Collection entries
────────────────

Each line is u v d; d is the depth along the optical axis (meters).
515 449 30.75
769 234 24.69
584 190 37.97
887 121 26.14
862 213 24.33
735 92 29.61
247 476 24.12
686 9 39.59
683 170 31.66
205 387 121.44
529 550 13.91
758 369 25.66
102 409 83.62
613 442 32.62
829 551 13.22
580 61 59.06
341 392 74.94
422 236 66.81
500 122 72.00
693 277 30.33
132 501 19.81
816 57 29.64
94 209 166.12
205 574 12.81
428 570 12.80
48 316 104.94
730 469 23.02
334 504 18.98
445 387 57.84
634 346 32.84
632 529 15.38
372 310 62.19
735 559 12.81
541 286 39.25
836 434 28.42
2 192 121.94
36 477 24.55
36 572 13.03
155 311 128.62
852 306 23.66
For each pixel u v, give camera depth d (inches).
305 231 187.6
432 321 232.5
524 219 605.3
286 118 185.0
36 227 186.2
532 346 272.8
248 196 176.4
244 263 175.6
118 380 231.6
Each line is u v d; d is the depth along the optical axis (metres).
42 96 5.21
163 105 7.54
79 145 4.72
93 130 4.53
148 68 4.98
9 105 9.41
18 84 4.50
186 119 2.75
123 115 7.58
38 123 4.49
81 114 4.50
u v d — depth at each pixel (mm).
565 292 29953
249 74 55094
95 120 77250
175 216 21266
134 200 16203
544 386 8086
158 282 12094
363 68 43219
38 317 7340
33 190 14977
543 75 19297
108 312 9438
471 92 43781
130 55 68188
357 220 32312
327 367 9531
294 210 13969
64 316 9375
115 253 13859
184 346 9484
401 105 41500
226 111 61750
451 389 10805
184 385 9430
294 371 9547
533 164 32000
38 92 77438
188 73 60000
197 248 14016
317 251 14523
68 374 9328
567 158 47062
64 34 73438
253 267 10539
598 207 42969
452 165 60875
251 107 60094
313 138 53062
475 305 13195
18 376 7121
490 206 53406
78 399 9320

────────────────

To do: Write all of the records out again exactly.

Output below:
Each line is u v d; d is the depth along the optical axis (meters).
515 449 30.75
769 234 24.69
584 190 37.97
887 121 26.14
862 213 24.33
735 92 29.61
247 476 24.12
686 9 39.59
683 170 31.66
205 387 121.44
529 550 13.91
758 369 25.66
102 409 83.62
613 442 32.62
829 551 13.22
580 61 59.06
341 392 74.94
422 236 66.81
500 122 72.00
693 277 30.33
132 501 19.81
816 57 29.64
94 209 166.12
205 574 12.81
428 570 12.80
48 316 104.94
730 469 23.02
334 504 18.98
445 387 57.84
634 346 32.84
632 529 15.38
372 310 62.19
735 559 12.81
541 286 39.25
836 434 28.42
2 192 121.94
36 477 24.55
36 572 13.03
155 311 128.62
852 306 23.66
For each pixel u v, give camera depth d (inches).
305 231 187.6
432 321 232.5
524 219 605.3
286 118 185.0
36 227 186.2
532 346 272.8
248 196 176.4
244 263 175.6
118 380 231.6
Each line is u v d; d is the depth along the optical axis (metres).
42 96 5.21
163 105 7.54
79 145 4.72
93 130 4.53
148 68 4.98
9 105 9.41
18 84 4.50
186 119 2.75
123 115 7.58
38 123 4.49
81 114 4.50
u v d — depth at each pixel (mm).
565 292 29953
249 74 55094
95 120 77250
175 216 21266
134 200 16203
544 386 8086
158 282 12094
363 68 43219
38 317 7340
33 190 14977
543 75 19297
108 312 9438
471 92 43781
130 55 68188
357 220 32312
327 367 9531
294 210 13969
64 316 9375
115 253 13859
184 346 9484
401 105 41500
226 111 61750
451 389 10805
184 385 9430
294 371 9547
533 164 32000
38 92 77438
188 73 60000
197 248 14016
317 251 14523
68 374 9328
567 158 47062
64 34 73438
253 267 10539
598 207 42969
452 165 60875
251 107 60094
313 138 53062
475 305 13195
18 376 7121
490 206 53406
78 399 9320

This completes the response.